** Opening Exercise data block **
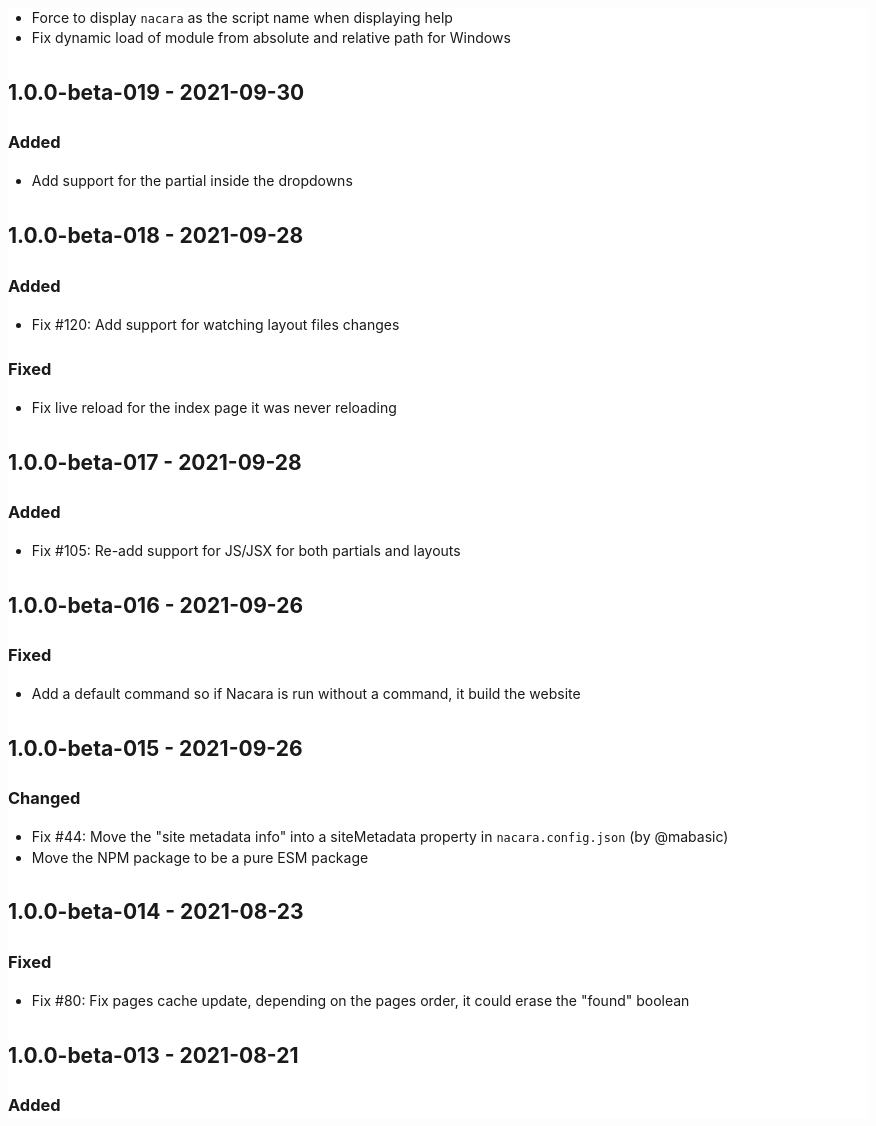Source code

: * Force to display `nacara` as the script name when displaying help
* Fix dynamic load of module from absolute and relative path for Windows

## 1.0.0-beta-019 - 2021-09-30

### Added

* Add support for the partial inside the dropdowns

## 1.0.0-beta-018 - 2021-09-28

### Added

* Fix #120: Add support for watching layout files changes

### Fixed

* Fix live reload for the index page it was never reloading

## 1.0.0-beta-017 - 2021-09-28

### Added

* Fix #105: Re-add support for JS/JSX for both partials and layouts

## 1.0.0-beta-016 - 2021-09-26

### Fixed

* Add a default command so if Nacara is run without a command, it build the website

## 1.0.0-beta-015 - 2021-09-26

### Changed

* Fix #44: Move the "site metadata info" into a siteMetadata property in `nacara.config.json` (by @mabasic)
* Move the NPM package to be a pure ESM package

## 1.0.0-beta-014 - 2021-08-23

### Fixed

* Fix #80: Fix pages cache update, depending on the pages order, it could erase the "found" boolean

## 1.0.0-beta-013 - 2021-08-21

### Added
** Closing Exercise data block **
** Opening Exercise data block **
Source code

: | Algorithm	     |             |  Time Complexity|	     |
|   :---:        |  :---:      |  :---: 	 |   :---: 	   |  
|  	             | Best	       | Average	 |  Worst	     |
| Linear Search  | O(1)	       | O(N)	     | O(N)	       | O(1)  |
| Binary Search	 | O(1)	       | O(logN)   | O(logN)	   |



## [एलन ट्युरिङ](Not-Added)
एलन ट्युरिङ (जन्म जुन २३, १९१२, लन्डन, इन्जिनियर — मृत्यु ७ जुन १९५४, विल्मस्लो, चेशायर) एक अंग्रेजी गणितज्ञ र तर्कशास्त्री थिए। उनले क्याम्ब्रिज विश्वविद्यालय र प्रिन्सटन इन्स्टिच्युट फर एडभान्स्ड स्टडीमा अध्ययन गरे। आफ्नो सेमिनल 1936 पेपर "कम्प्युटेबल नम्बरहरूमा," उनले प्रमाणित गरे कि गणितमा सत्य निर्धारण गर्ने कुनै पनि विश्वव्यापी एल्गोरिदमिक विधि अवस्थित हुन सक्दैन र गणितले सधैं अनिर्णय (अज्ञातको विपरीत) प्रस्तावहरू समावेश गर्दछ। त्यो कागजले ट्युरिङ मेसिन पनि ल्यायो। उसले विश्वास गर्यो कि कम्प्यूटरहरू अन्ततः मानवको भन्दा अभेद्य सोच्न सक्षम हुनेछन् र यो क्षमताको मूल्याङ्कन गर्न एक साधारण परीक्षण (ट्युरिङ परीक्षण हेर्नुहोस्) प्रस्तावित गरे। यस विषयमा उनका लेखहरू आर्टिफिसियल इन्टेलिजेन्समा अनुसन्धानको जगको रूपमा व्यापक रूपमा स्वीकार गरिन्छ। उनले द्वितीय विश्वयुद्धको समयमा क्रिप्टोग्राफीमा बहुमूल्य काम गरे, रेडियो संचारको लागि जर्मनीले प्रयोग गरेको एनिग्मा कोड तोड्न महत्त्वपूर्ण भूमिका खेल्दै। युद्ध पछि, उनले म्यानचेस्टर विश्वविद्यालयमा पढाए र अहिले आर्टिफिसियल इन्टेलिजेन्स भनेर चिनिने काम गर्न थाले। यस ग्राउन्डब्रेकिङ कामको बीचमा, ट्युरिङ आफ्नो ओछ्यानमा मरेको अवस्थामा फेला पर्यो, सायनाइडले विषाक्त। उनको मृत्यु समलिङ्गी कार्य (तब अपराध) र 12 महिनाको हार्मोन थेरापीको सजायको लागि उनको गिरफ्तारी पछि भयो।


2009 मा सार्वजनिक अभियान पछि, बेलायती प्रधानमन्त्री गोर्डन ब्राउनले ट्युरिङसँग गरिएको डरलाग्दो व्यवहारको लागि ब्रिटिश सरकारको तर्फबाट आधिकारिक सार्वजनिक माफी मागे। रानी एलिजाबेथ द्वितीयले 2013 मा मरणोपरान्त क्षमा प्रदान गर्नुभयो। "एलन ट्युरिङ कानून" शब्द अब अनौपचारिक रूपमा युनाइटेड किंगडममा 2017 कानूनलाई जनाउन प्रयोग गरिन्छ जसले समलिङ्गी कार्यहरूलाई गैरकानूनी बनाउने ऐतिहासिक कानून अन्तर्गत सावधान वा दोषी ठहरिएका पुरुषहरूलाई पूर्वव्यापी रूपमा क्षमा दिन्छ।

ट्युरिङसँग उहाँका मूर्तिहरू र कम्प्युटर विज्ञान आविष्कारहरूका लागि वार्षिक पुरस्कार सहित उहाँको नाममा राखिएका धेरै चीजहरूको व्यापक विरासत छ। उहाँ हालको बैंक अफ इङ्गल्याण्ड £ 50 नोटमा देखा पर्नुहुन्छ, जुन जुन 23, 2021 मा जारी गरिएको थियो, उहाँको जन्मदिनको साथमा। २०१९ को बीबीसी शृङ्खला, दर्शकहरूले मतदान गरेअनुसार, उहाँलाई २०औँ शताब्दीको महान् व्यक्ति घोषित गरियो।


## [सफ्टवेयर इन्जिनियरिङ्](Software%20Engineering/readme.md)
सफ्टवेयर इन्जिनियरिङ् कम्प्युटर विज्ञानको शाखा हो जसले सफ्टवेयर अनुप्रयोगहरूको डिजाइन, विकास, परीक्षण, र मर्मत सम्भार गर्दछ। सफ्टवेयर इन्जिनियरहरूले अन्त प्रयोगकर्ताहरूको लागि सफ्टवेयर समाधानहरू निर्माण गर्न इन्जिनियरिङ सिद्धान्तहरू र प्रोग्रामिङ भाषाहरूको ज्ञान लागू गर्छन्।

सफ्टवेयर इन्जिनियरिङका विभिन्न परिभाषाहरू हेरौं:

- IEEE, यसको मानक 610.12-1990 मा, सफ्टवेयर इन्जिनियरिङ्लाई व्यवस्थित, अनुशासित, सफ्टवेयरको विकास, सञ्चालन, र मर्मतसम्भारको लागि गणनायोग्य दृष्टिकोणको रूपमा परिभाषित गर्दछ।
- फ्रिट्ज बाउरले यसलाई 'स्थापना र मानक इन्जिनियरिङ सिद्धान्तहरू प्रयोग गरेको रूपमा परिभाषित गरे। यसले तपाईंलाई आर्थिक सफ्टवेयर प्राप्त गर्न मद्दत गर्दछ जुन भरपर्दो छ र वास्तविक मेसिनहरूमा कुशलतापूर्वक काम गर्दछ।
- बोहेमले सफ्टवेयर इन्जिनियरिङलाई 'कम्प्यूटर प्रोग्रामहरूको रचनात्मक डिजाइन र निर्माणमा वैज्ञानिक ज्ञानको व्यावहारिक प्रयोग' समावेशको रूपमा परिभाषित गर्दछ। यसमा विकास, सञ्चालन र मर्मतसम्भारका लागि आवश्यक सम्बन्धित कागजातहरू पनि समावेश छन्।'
** Closing Exercise data block **
Your task:
Report each line of the items that contains the string "मतसम". Case counts.

Result:
- IEEE, यसको मानक 610.12-1990 मा, सफ्टवेयर इन्जिनियरिङ्लाई व्यवस्थित, अनुशासित, सफ्टवेयरको विकास, सञ्चालन, र मर्मतसम्भारको लागि गणनायोग्य दृष्टिकोणको रूपमा परिभाषित गर्दछ।
- बोहेमले सफ्टवेयर इन्जिनियरिङलाई 'कम्प्यूटर प्रोग्रामहरूको रचनात्मक डिजाइन र निर्माणमा वैज्ञानिक ज्ञानको व्यावहारिक प्रयोग' समावेशको रूपमा परिभाषित गर्दछ। यसमा विकास, सञ्चालन र मर्मतसम्भारका लागि आवश्यक सम्बन्धित कागजातहरू पनि समावेश छन्।'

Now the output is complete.